• [Data shown]
=-=-=
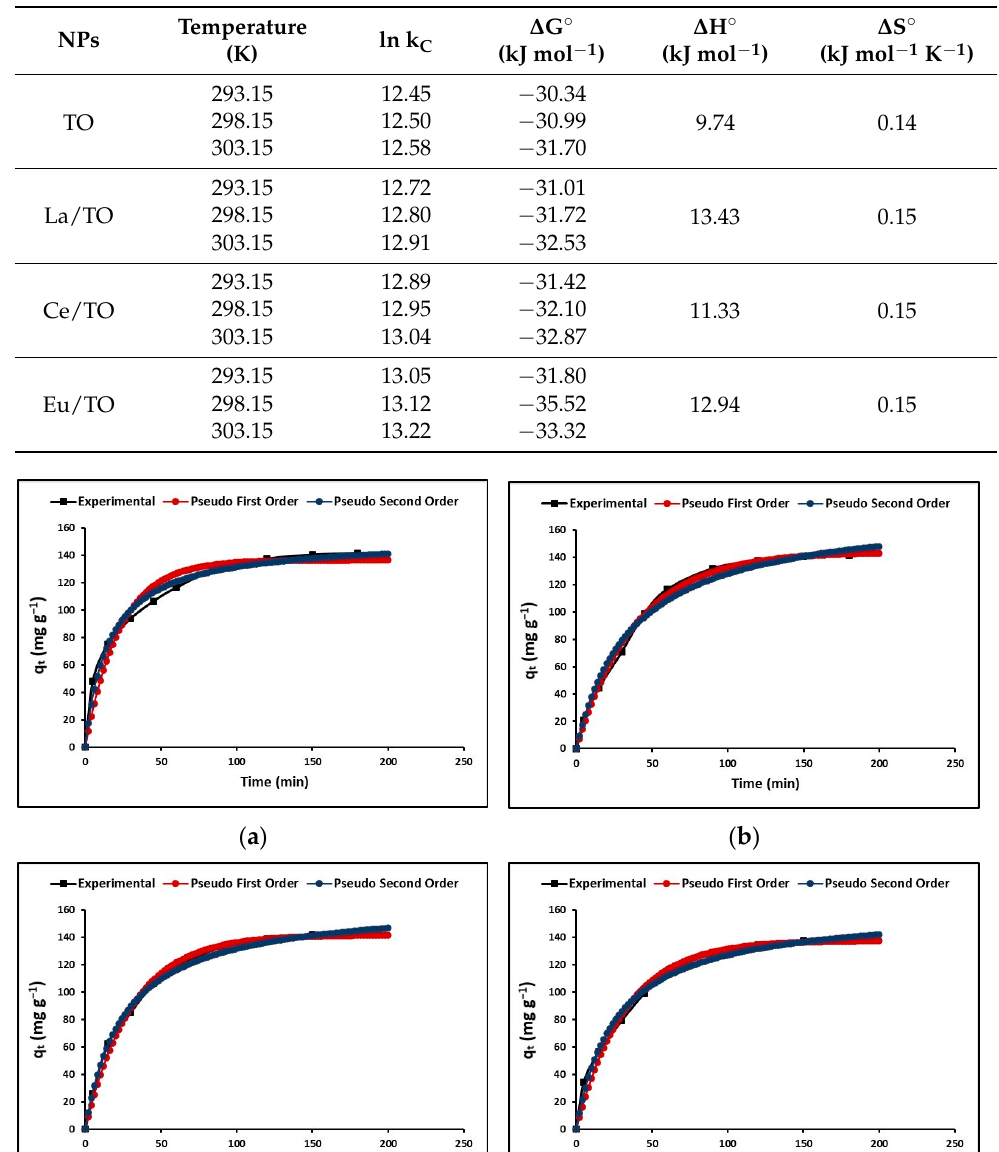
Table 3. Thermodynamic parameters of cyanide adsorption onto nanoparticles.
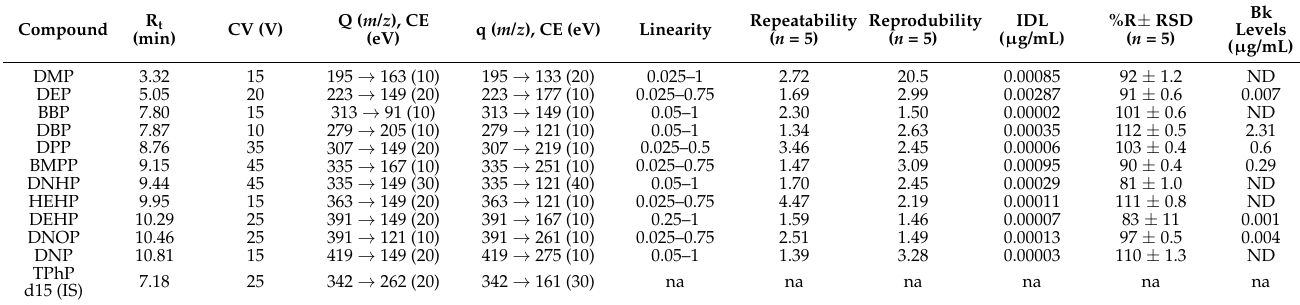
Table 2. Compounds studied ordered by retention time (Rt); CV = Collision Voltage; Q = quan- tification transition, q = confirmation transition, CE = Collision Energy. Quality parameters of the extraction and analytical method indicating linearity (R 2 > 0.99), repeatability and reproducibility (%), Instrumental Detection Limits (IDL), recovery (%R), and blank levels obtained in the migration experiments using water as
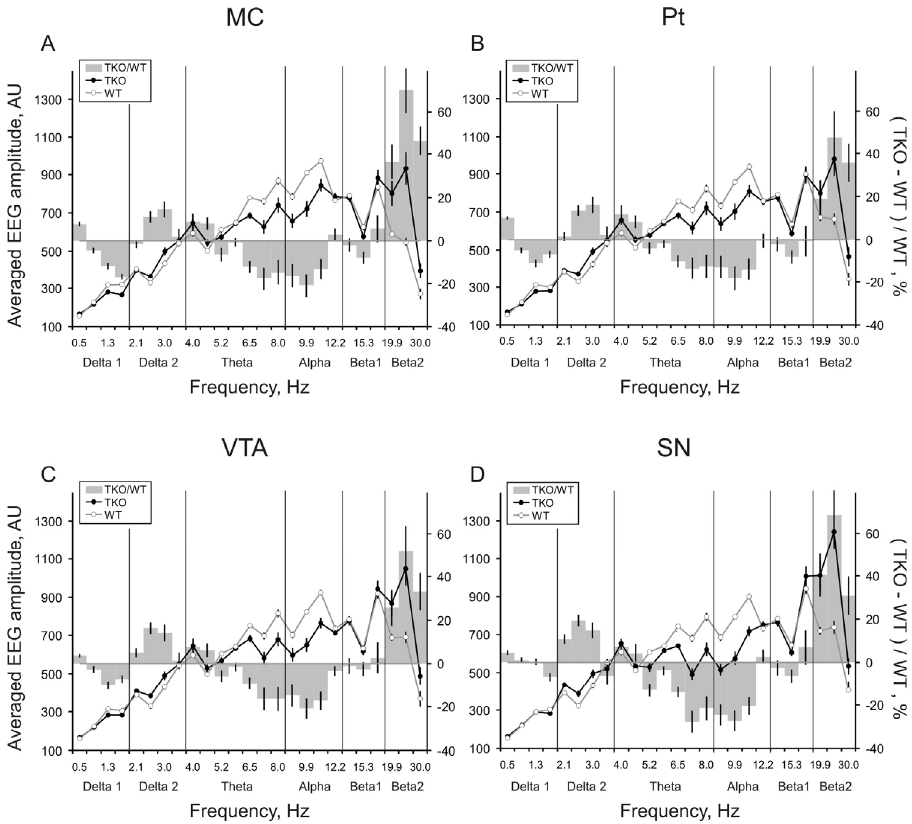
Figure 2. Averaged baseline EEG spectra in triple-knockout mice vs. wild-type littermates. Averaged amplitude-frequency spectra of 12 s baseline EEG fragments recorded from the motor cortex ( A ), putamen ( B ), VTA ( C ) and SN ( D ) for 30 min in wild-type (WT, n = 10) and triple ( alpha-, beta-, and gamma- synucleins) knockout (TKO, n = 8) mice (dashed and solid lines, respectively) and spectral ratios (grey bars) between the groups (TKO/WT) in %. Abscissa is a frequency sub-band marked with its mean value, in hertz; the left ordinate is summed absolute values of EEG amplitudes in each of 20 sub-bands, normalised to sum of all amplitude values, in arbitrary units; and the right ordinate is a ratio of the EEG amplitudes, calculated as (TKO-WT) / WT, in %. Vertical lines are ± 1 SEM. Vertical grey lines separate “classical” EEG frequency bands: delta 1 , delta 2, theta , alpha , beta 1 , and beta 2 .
=-=-=
• [What the exercise asks]
Produce a verbatim copy of the listing, leaving out all pictures.

• [Answer area]
Table 3. Thermodynamic parameters of cyanide adsorption onto nanoparticles.
Table 2. Compounds studied ordered by retention time (Rt); CV = Collision Voltage; Q = quan- tification transition, q = confirmation transition, CE = Collision Energy. Quality parameters of the extraction and analytical method indicating linearity (R 2 > 0.99), repeatability and reproducibility (%), Instrumental Detection Limits (IDL), recovery (%R), and blank levels obtained in the migration experiments using water as
Figure 2. Averaged baseline EEG spectra in triple-knockout mice vs. wild-type littermates. Averaged amplitude-frequency spectra of 12 s baseline EEG fragments recorded from the motor cortex ( A ), putamen ( B ), VTA ( C ) and SN ( D ) for 30 min in wild-type (WT, n = 10) and triple ( alpha-, beta-, and gamma- synucleins) knockout (TKO, n = 8) mice (dashed and solid lines, respectively) and spectral ratios (grey bars) between the groups (TKO/WT) in %. Abscissa is a frequency sub-band marked with its mean value, in hertz; the left ordinate is summed absolute values of EEG amplitudes in each of 20 sub-bands, normalised to sum of all amplitude values, in arbitrary units; and the right ordinate is a ratio of the EEG amplitudes, calculated as (TKO-WT) / WT, in %. Vertical lines are ± 1 SEM. Vertical grey lines separate “classical” EEG frequency bands: delta 1 , delta 2, theta , alpha , beta 1 , and beta 2 .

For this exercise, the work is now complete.